Les Tossafot ont compris qu'un emprunt peut lui aussi porter exactement sur la même durée qu'un prêt, et ils ont donc expliqué la différence d'une autre manière :

  • Emprunt - terme employé généralement pour un objet dont l'emprunteur restitue l'objet même qu'il a reçu.

  • Prêt - terme employé pour une chose dont on ne restitue pas l'objet même, mais dont on paie la valeur en espèces ou d'une manière semblable.

Selon cela, même lorsqu'une personne emprunte un article tel que du vin ou de l'huile, dont on ne restitue pas la chose même mais un autre article, le fait même d'employer l'expression "hachileni" - dans la notion d'emprunt - sert de rappel à ne pas écrire. Mais lorsqu'elle emploie la formule de prêt, qui désigne une chose dont on ne restitue pas l'article même, il existe une crainte qu'elle en vienne à écrire.

La michna poursuit : une femme aussi est autorisée à emprunter à sa prochaine des miches de pain, à condition qu'elle n'utilise pas la formule de prêt.

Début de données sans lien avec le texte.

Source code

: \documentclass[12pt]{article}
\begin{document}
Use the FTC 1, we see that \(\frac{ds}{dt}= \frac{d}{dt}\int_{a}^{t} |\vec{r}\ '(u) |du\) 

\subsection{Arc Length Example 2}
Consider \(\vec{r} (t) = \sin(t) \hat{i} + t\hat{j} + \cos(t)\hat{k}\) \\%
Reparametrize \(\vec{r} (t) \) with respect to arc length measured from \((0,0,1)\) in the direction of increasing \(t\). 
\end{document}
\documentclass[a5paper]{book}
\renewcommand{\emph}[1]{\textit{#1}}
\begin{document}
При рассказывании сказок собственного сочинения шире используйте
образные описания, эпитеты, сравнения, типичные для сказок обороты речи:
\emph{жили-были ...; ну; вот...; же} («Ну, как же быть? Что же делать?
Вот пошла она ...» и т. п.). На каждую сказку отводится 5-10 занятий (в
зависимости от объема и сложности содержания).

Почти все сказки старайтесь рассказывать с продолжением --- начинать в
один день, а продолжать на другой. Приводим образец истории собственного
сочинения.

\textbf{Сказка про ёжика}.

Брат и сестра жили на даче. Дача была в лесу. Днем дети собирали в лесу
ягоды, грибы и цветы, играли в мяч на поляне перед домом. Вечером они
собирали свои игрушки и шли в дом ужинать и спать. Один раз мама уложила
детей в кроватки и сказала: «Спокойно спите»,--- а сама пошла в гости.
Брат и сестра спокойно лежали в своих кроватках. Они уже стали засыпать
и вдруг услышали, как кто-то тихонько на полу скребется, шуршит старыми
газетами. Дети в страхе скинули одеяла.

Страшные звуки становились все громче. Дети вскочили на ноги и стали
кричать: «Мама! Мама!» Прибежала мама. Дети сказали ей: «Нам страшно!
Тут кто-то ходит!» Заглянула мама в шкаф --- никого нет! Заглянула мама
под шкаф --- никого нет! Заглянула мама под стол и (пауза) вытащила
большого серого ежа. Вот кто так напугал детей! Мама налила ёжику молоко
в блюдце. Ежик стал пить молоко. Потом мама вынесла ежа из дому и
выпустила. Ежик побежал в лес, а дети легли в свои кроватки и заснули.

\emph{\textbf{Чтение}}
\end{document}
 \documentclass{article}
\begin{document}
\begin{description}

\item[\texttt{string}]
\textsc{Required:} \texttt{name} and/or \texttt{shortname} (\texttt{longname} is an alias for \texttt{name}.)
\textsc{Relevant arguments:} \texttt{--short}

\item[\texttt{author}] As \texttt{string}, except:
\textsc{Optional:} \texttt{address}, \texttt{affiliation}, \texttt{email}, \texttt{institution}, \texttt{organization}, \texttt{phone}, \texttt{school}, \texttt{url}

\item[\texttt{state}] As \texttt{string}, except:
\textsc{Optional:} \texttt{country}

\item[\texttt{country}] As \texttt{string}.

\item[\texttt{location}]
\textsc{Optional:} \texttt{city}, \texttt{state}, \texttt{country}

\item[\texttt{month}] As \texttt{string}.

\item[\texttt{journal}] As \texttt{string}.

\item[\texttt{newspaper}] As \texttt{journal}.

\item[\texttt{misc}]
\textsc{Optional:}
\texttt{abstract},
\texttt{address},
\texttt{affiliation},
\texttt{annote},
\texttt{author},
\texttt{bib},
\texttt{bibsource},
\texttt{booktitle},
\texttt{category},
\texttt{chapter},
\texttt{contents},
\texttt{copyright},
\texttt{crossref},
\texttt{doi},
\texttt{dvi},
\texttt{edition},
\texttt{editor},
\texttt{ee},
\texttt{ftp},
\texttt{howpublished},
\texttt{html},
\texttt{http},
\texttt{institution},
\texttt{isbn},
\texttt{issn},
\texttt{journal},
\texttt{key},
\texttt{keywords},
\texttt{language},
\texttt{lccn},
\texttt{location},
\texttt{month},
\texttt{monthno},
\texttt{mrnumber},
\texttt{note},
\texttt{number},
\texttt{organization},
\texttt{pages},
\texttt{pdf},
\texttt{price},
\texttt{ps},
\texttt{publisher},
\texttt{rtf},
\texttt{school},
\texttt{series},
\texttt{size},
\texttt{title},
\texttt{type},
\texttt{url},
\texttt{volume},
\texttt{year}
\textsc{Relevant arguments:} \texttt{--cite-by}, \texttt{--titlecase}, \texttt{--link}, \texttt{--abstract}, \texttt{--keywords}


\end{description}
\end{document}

Le dépôt d'un gage le Chabbat :

  1. Pour l'emprunt de nourriture à son prochain : une personne qui souhaite emprunter à son prochain le Chabbat une sorte de nourriture ou une chose semblable, et que ce prochain ne lui fait pas confiance, peut lui dire de laisser là son talith, qui servira de gage. Après le Chabbat, ils feront entre eux le compte de la dette relative à l'objet.

  2. La veille de Pessah tombant un Chabbat à Jérusalem : la loi sera identique. Une personne qui a besoin d'un korban Pessah peut aller trouver celui qui vend des agneaux, laisser chez le vendeur son talith, prendre de lui un agneau pour le korban Pessah, et faire avec lui le compte après le jour de fête sur ce qu'elle lui doit réellement.

En résumé : dans cette michna, nous avons appris que l'emprunt d'objets le Chabbat est permis avec l'expression "hachileni" et interdit avec l'expression "halveni", par crainte que le propriétaire de l'objet en vienne à écrire le Chabbat - que ce soit parce que le prêt indique une durée plus longue (selon l'explication de la Guemara), ou parce que le prêt concerne une chose dont on ne restitue pas l'objet même (selon l'opinion des Tossafot). Nous avons également appris qu'il en va de même pour l'emprunt de miches entre femmes, et qu'il est possible de déposer un gage tel qu'un talith et de faire le compte après le Chabbat - tant pour l'emprunt de nourriture à son prochain que pour la prise d'un agneau pour le korban Pessah la veille de Pessah tombant un Chabbat.